Origine ed etimologia di Goodart
Il cognome Goodart sembra avere radici nel mondo anglosassone o germanico, dato il suo schema fonetico e la sua attuale distribuzione geografica. Sebbene non esistano documenti storici dettagliati che ne spieghino l'esatta origine, è possibile che si tratti di una variante di cognomi simili come Goodhart o Goodhartt, che a loro volta potrebbero derivare da nomi composti o termini descrittivi dell'inglese antico.
Un'ipotesi plausibile è che il cognome abbia un'origine toponomastica, legata a luoghi in cui la parola "Buono" e qualche elemento descrittivo o geografico si univano per formare un nome di famiglia. Un'altra possibilità è che si tratti di un cognome patronimico, derivato da un nome o soprannome di un antenato, che col tempo è diventato la forma attuale.
Il significato del cognome, in senso letterale, potrebbe essere associato a qualità positive, come "buono" o "virtuoso", in riferimento alle caratteristiche di un antenato. Tuttavia, poiché la struttura non è comune nei cognomi tradizionali anglosassoni, è probabile che si tratti di una variante o di una forma regionale che si è affermata in alcuni gruppi migratori.
Per quanto riguarda le varianti ortografiche, è possibile trovare forme come Goodhart, Goodhartt, o varianti anche meno frequenti, che riflettono i cambiamenti della scrittura nel tempo e nei diversiregioni. La presenza negli Stati Uniti e nel Regno Unito suggerisce che il cognome potrebbe essersi evoluto da forme più antiche nei dialetti inglesi o germanici, adattandosi alle particolarità fonetiche e ortografiche di ciascuna regione.
Presenza per continenti e regioni
Il cognome Goodart è presente principalmente nel Nord America, con gli Stati Uniti come principale roccaforte. L'incidenza in questo Paese, con circa 299 persone, indica che si tratta di un cognome relativamente raro, ma con una presenza significativa in alcune comunità. La migrazione europea, soprattutto dai paesi di lingua inglese e germanica, è stata un fattore determinante nella distribuzione di questo cognome negli Stati Uniti.

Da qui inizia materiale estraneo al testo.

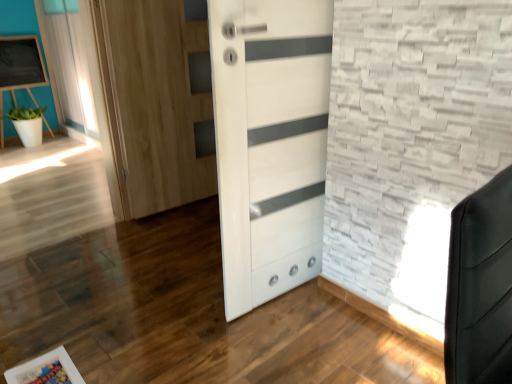
I want to click on white glossy door at center, so click(270, 142).

This screenshot has width=512, height=384. What do you see at coordinates (20, 69) in the screenshot? I see `matte black chalkboard at upper left` at bounding box center [20, 69].

Where is `white sheer curtain at upper left`? Image resolution: width=512 pixels, height=384 pixels. white sheer curtain at upper left is located at coordinates (70, 64).

Considering the positions of objects white glossy door at center and wooden picture frame at lower left in the image provided, who is in front, white glossy door at center or wooden picture frame at lower left?

white glossy door at center.

Between point (273, 109) and point (62, 372), which one is positioned behind?

Point (273, 109)

Where is `picture frame located underneath the white glossy door at center (from a real-world perspective)`? picture frame located underneath the white glossy door at center (from a real-world perspective) is located at coordinates (46, 370).

How many degrees apart are the facing directions of white glossy door at center and wooden picture frame at lower left?

The facing directions of white glossy door at center and wooden picture frame at lower left are 179 degrees apart.

Who is taller, white glossy door at center or matte black chalkboard at upper left?

Standing taller between the two is white glossy door at center.

From a real-world perspective, does white glossy door at center sit lower than matte black chalkboard at upper left?

Actually, white glossy door at center is physically above matte black chalkboard at upper left in the real world.

Which point is more distant from viewer, [298,166] or [37,46]?

The point [37,46] is farther.

Is white glossy door at center with matte black chalkboard at upper left?

No.

Is white matte pot at left shorter than wooden picture frame at lower left?

No.

From a real-world perspective, between white matte pot at left and wooden picture frame at lower left, who is vertically higher?

white matte pot at left is physically above.

From the image's perspective, between white matte pot at left and wooden picture frame at lower left, who is located below?

From the image's view, wooden picture frame at lower left is below.

Is white matte pot at left beside wooden picture frame at lower left?

No, white matte pot at left is not touching wooden picture frame at lower left.

Between white glossy door at center and white sheer curtain at upper left, which one has less height?

white glossy door at center.

Would you say white sheer curtain at upper left is part of white glossy door at center's contents?

That's incorrect, white sheer curtain at upper left is not inside white glossy door at center.

How different are the orientations of white glossy door at center and white sheer curtain at upper left in degrees?

94.5 degrees.

From a real-world perspective, is white glossy door at center positioned over white sheer curtain at upper left based on gravity?

Incorrect, from a real-world perspective, white glossy door at center is lower than white sheer curtain at upper left.

From the image's perspective, is matte black chalkboard at upper left positioned above or below white sheer curtain at upper left?

From the image's perspective, matte black chalkboard at upper left appears below white sheer curtain at upper left.

This screenshot has height=384, width=512. Identify the location of bulletin board below the white sheer curtain at upper left (from the image's perspective). (20, 69).

From a real-world perspective, is matte black chalkboard at upper left on white sheer curtain at upper left?

No, from a real-world perspective, matte black chalkboard at upper left is not over white sheer curtain at upper left

Based on their sizes in the image, would you say white sheer curtain at upper left is bigger or smaller than wooden picture frame at lower left?

Clearly, white sheer curtain at upper left is larger in size than wooden picture frame at lower left.

Image resolution: width=512 pixels, height=384 pixels. I want to click on curtain located above the wooden picture frame at lower left (from a real-world perspective), so click(x=70, y=64).

Considering the sizes of objects white sheer curtain at upper left and wooden picture frame at lower left in the image provided, who is shorter, white sheer curtain at upper left or wooden picture frame at lower left?

wooden picture frame at lower left is shorter.

Is white sheer curtain at upper left wider or thinner than wooden picture frame at lower left?

Considering their sizes, white sheer curtain at upper left looks slimmer than wooden picture frame at lower left.

Is wooden picture frame at lower left aimed at white matte pot at left?

No, wooden picture frame at lower left does not turn towards white matte pot at left.

Does wooden picture frame at lower left contain white matte pot at left?

No, white matte pot at left is not a part of wooden picture frame at lower left.

Considering the positions of point (64, 373) and point (10, 115), is point (64, 373) closer or farther from the camera than point (10, 115)?

Clearly, point (64, 373) is closer to the camera than point (10, 115).

From the picture: Between wooden picture frame at lower left and white matte pot at left, which one has less height?

wooden picture frame at lower left is shorter.

Locate an element on the screen. Image resolution: width=512 pixels, height=384 pixels. door in front of the wooden picture frame at lower left is located at coordinates (270, 142).

In order to click on door that is below the matte black chalkboard at upper left (from the image's perspective) in this screenshot , I will do `click(270, 142)`.

Looking at the image, which one is located further to matte black chalkboard at upper left, white glossy door at center or white sheer curtain at upper left?

white glossy door at center is positioned further to the anchor matte black chalkboard at upper left.

Which object lies further to the anchor point white sheer curtain at upper left, wooden picture frame at lower left or matte black chalkboard at upper left?

The object further to white sheer curtain at upper left is wooden picture frame at lower left.

Which object lies further to the anchor point white matte pot at left, white glossy door at center or matte black chalkboard at upper left?

The object further to white matte pot at left is white glossy door at center.

When comparing their distances from wooden picture frame at lower left, does matte black chalkboard at upper left or white matte pot at left seem closer?

white matte pot at left lies closer to wooden picture frame at lower left than the other object.

Considering their positions, is white matte pot at left positioned closer to white glossy door at center than white sheer curtain at upper left?

The object closer to white glossy door at center is white sheer curtain at upper left.

Which object lies further to the anchor point matte black chalkboard at upper left, white matte pot at left or wooden picture frame at lower left?

Based on the image, wooden picture frame at lower left appears to be further to matte black chalkboard at upper left.

Based on their spatial positions, is matte black chalkboard at upper left or wooden picture frame at lower left further from white matte pot at left?

Among the two, wooden picture frame at lower left is located further to white matte pot at left.

Based on their spatial positions, is wooden picture frame at lower left or white sheer curtain at upper left closer to white glossy door at center?

Among the two, wooden picture frame at lower left is located nearer to white glossy door at center.

Where is `curtain located between white glossy door at center and white matte pot at left in the depth direction`? curtain located between white glossy door at center and white matte pot at left in the depth direction is located at coordinates (70, 64).

Where is `picture frame between white glossy door at center and matte black chalkboard at upper left along the z-axis`? The width and height of the screenshot is (512, 384). picture frame between white glossy door at center and matte black chalkboard at upper left along the z-axis is located at coordinates (46, 370).

Locate an element on the screen. The image size is (512, 384). curtain between wooden picture frame at lower left and matte black chalkboard at upper left from front to back is located at coordinates (70, 64).

The width and height of the screenshot is (512, 384). Find the location of `curtain positioned between white glossy door at center and matte black chalkboard at upper left from near to far`. curtain positioned between white glossy door at center and matte black chalkboard at upper left from near to far is located at coordinates (70, 64).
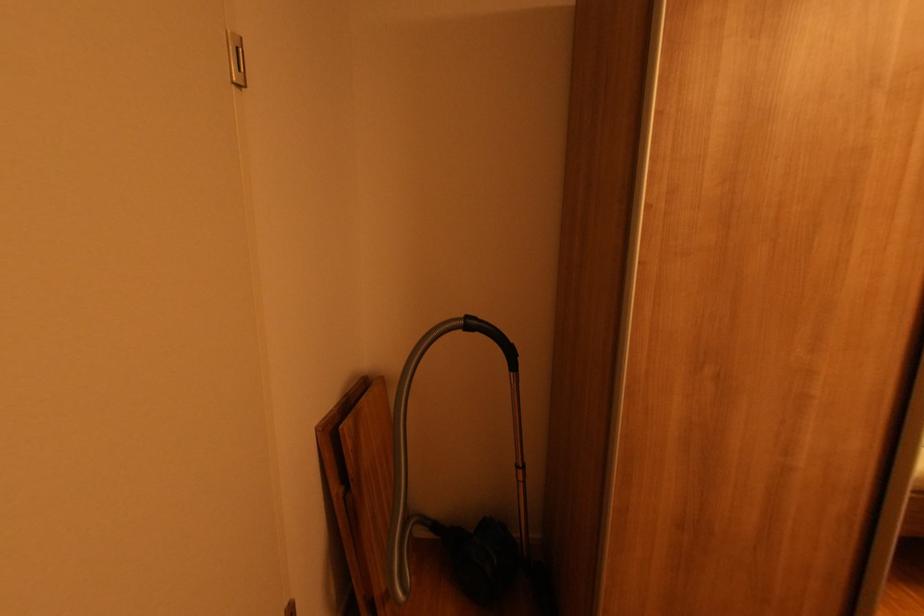
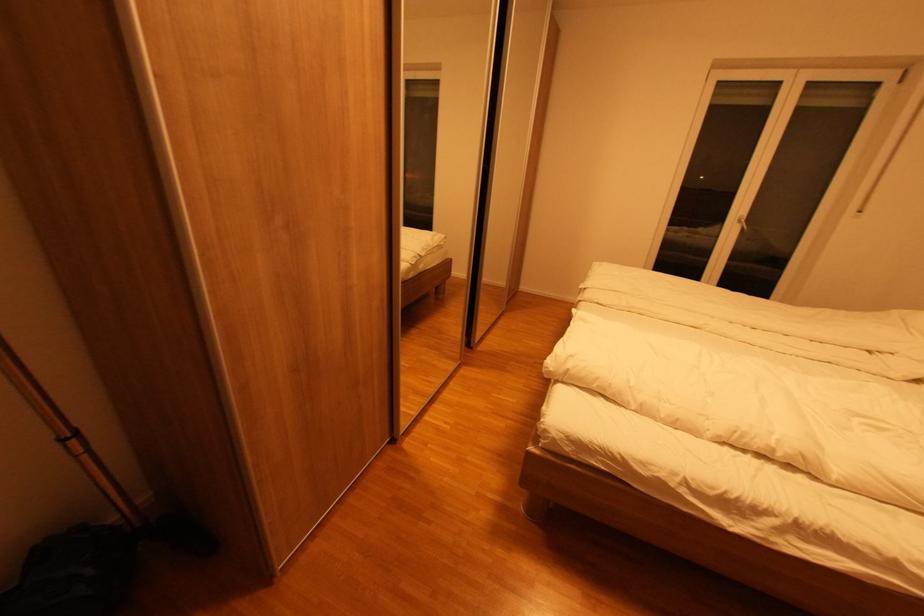
Find the pixel in the second image that matches (529,468) in the first image.

(83, 434)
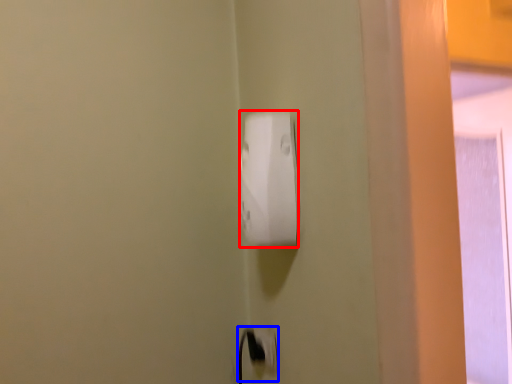
Question: Which point is further to the camera, power plugs and sockets (highlighted by a red box) or electric outlet (highlighted by a blue box)?

Choices:
 (A) power plugs and sockets
 (B) electric outlet

Answer: (B)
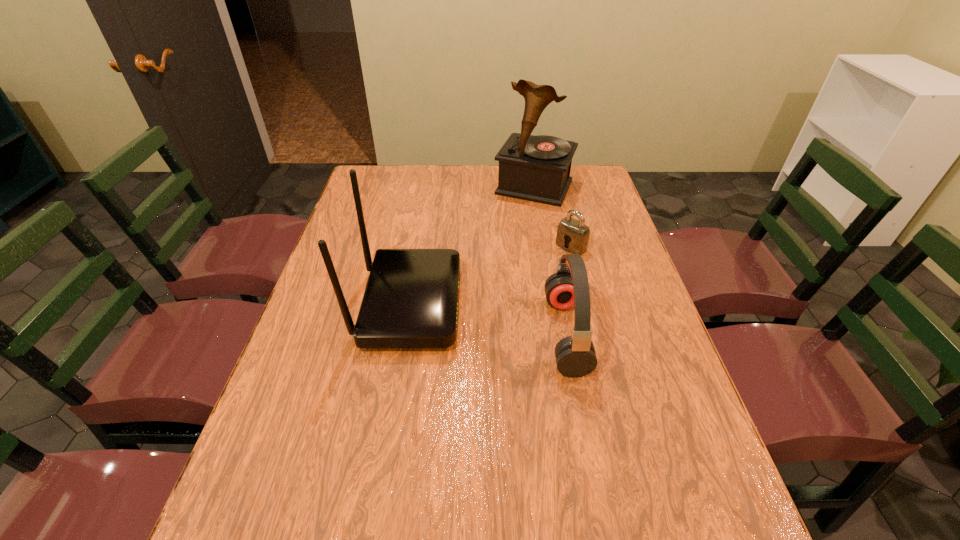
Image resolution: width=960 pixels, height=540 pixels. What are the coordinates of `free space located 0.260m at the front of the shortest object near the keyhole` in the screenshot? It's located at (504, 296).

Where is `blank space located 0.400m at the front of the shortest object near the keyhole`? This screenshot has width=960, height=540. blank space located 0.400m at the front of the shortest object near the keyhole is located at coordinates tap(468, 324).

What are the coordinates of `free space located 0.380m at the horn opening of the farthest object` in the screenshot? It's located at (487, 275).

At what (x,y) coordinates should I click in order to perform the action: click on blank space located 0.240m at the horn opening of the farthest object. Please return your answer as a coordinate pair (x, y). This screenshot has width=960, height=540. Looking at the image, I should click on (502, 246).

This screenshot has height=540, width=960. Identify the location of free space located 0.220m at the horn opening of the farthest object. (504, 242).

This screenshot has height=540, width=960. I want to click on object at the far edge, so click(537, 168).

Where is `object that is at the left edge`? The height and width of the screenshot is (540, 960). object that is at the left edge is located at coordinates (411, 298).

Find the location of `padlock that is at the right edge`. padlock that is at the right edge is located at coordinates (573, 235).

Locate an element on the screen. Image resolution: width=960 pixels, height=540 pixels. phonograph_record that is at the right edge is located at coordinates (537, 168).

Identify the location of object located in the far right corner section of the desktop. Image resolution: width=960 pixels, height=540 pixels. (537, 168).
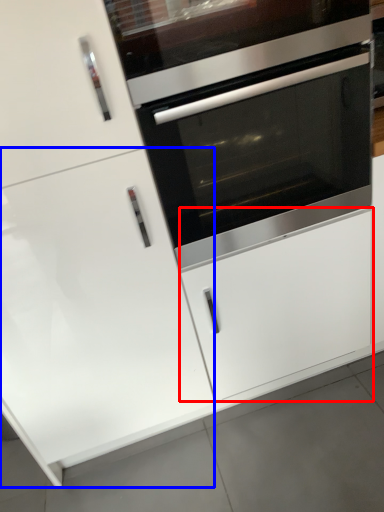
Question: Which point is closer to the camera, drawer (highlighted by a red box) or door (highlighted by a blue box)?

Choices:
 (A) drawer
 (B) door

Answer: (B)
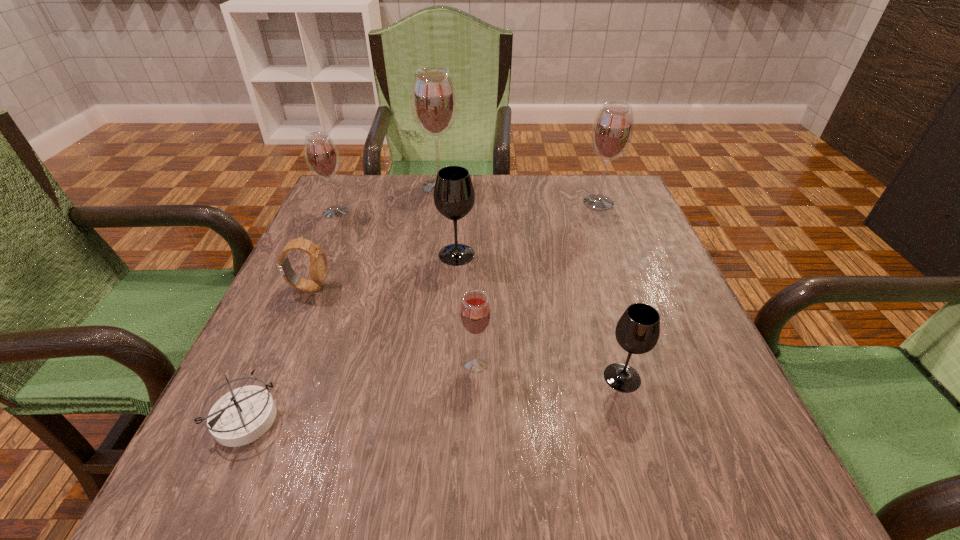
Find the location of a particular element. vacant region that satisfies the following two spatial constraints: 1. on the back side of the smaller gray wineglass; 2. on the left side of the second tallest object is located at coordinates (571, 202).

Find the location of a particular element. The image size is (960, 540). free spot that satisfies the following two spatial constraints: 1. on the front side of the smaller gray wineglass; 2. on the left side of the third biggest red wineglass is located at coordinates (261, 377).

In Europa la sua presenza è molto limitata. In Scozia si registra un solo caso, suggerendo che il cognome non sia originario della regione, ma potrebbe essere arrivato in tempi recenti o attraverso specifiche migrazioni. In Italia viene segnalato anche un singolo caso, rafforzando l'idea che non si tratti di un cognome tradizionalmente italiano, ma che la sua presenza possa essere dovuta a movimenti migratori o matrimoni internazionali.
Negli altri continenti non esistono dati che indichino una presenza significativa del cognome Goodart, che rafforza il suo carattere di cognome di nicchia, con una distribuzione concentrata in alcuni paesi di lingua inglese e nelle comunità di immigrati negli Stati Uniti.
La distribuzione regionale riflette modelli storici di migrazione e insediamento. La forte presenza negli Stati Uniti potrebbe essere collegata alle ondate migratorie nei secoli XIX e XX, quando molte famiglie con cognomi simili arrivarono dall'Europa in cerca di nuove opportunità. La limitata presenza in altri paesi europei indica che il cognome non ha radici profonde in quelle regioni, ma è il risultato di movimenti migratori più recenti o di rapporti familiari internazionali.